None of this would be possible without the support of politicians from both parties. The 2023 budget agreed upon by both parties, for instance, promises $37 billion in new spending on law enforcement — with double-digit percentage increases in discretionary funding for local police departments, above and beyond the nearly $1 trillion for the Departments of Defense and Homeland Security. As a “moral statement,” that document bears a striking resemblance to its predecessors, backing the blue with billions of public tax dollars, while bearing witness to the priorities of a government on the warpath against enemies domestic and foreign.
Zooming out, we can see this kind of predatory policing for the national crisis it really is.

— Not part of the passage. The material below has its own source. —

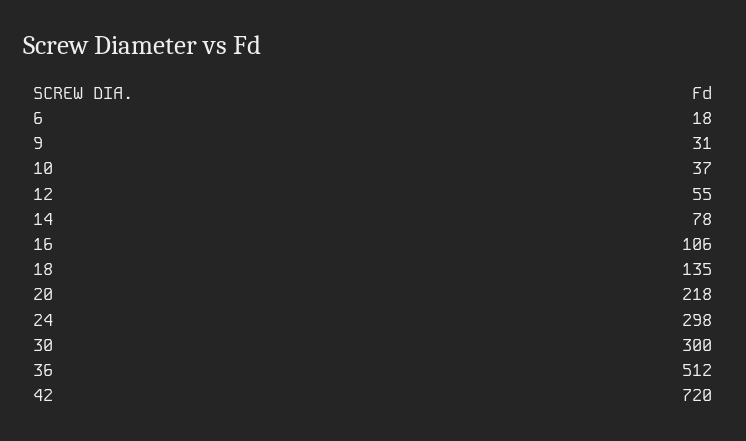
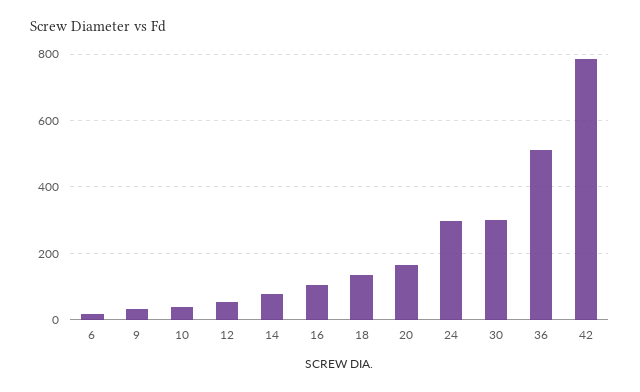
20: 218 -> 160
42: 720 -> 780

In recent decades, according to a definitive study published in the British medical journal TheLancet, more than 30,000 American civilians have lost their lives in encounters with law enforcement, a figure perhaps best compared to the rates of “collateral damage” in war-torn places like Ukraine, Gaza, Yemen, or the Sahel. And whatever we call them, “elite” units like the Scorpions have played a leading role in that carnage. From their basic training to their advanced technology and heavy weaponry, they are increasingly cast as the protagonists in what has become America’s homeland theater of war, producing content of spectacular violence as this country’s war machine turns inward.
At a time when significant crossover can be seen between law enforcement and the white nationalist militia movement, it should be obvious that police departments are, among other things, playing a dangerous game with democracy. With Donald Trump and his crew still going full Blue Lives Matter and the Biden administration failing to pass meaningful police reform, count on another bloody harvest of police violence in 2023 and 2024. In the event of sustained civil conflict, there is little mystery about which side some elite police units would choose to fight on or who would find themselves in the scopes of their semi-automatic rifles.
Still, the predator state is not invincible, nor is its ascendancy inevitable. After all, the claims of police departments to legitimacy rest upon the support of elected officials who remain vulnerable to popular pressure, while the very existence of such paramilitary units depends on their access to the public purse. In a very real sense, then, they can still be fired, or at least defunded.
For now, in the absence of consequences, the hunt for humans goes on uninterrupted and that’s likely to continue as long as so many Americans remain willing to put up with it.